BEGIN
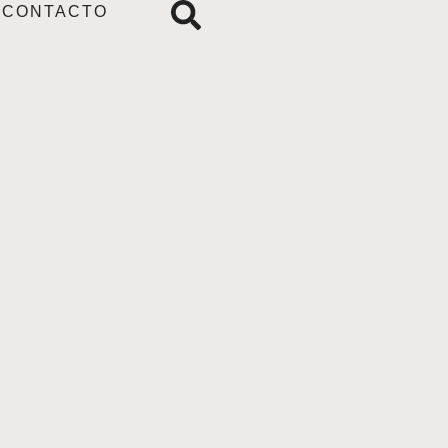
CONTACTO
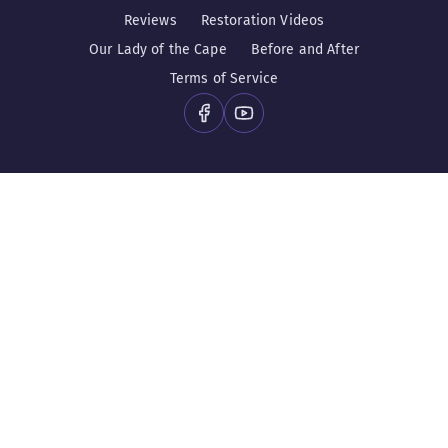
Reviews
Restoration Videos
Our Lady of the Cape
Before and After
Terms of Service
END
• **TASK PROMPT**: Exact repetition of the data is needed, with no images retained.

• **ANSWER FOR THE TASK**:
CONTACTO
Reviews
Restoration Videos
Our Lady of the Cape
Before and After
Terms of Service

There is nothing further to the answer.